クラークたんが地面に落ち、うつ伏せになった体を、力を振り絞って仰向けになった。
「我が人生が最高に輝いていた、9か月間の札幌。時代が変わっても札幌はいいものだなあ」
確かクラーク博士は札幌からアメリカに戻った後、鉱山事業に手を出して、仲間に裏切られお金を横領され、その後は日の目を見ることなく、失意のままこの世を去った。札幌という異国の発展途上の町での札幌農学校の一期生との熱いやりとりの日々は充実した輝ける日々だった。

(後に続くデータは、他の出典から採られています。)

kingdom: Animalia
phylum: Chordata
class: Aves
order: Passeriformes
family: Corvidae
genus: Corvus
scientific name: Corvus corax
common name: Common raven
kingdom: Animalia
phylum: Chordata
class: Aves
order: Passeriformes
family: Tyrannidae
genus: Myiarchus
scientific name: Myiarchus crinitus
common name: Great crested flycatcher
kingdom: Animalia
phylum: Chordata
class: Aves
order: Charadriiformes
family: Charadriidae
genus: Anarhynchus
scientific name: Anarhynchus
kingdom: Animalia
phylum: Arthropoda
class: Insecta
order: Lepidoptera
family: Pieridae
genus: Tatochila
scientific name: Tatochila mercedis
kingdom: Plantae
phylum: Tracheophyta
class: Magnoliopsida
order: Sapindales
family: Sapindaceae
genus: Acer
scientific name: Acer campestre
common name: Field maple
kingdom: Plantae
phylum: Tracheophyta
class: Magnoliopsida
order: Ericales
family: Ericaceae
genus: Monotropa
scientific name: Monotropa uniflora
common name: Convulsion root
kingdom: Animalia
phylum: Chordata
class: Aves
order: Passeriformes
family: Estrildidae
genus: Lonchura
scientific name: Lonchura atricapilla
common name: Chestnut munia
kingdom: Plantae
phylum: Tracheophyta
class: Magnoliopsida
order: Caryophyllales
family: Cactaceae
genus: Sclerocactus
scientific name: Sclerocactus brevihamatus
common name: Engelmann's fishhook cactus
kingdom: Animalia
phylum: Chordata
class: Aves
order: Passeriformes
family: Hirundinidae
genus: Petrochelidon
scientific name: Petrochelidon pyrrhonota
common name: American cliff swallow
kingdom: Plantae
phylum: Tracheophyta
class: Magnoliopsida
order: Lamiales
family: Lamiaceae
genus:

幼女クラークたんはもしかしたら、その想いが時代を超えて、怪人となって具現化されたなにかなのかもしれない。
「Could we be like you? (あなたのようになれましたか?)」
どぉんとびぃらいくみ (私のようにはなるな)
僕のつぶやきが聞こえたのか、クラークたんは僕の方を見た。
殴られてボコボコになった顔なのに、何かすっきりとした、通り雨が止んだ晴れ空のような笑顔をクラークたんが僕に向けた。
次第にクラークたんは消えていき、そこに誰かがいた温もりだけが残され、それも次第に消えていった。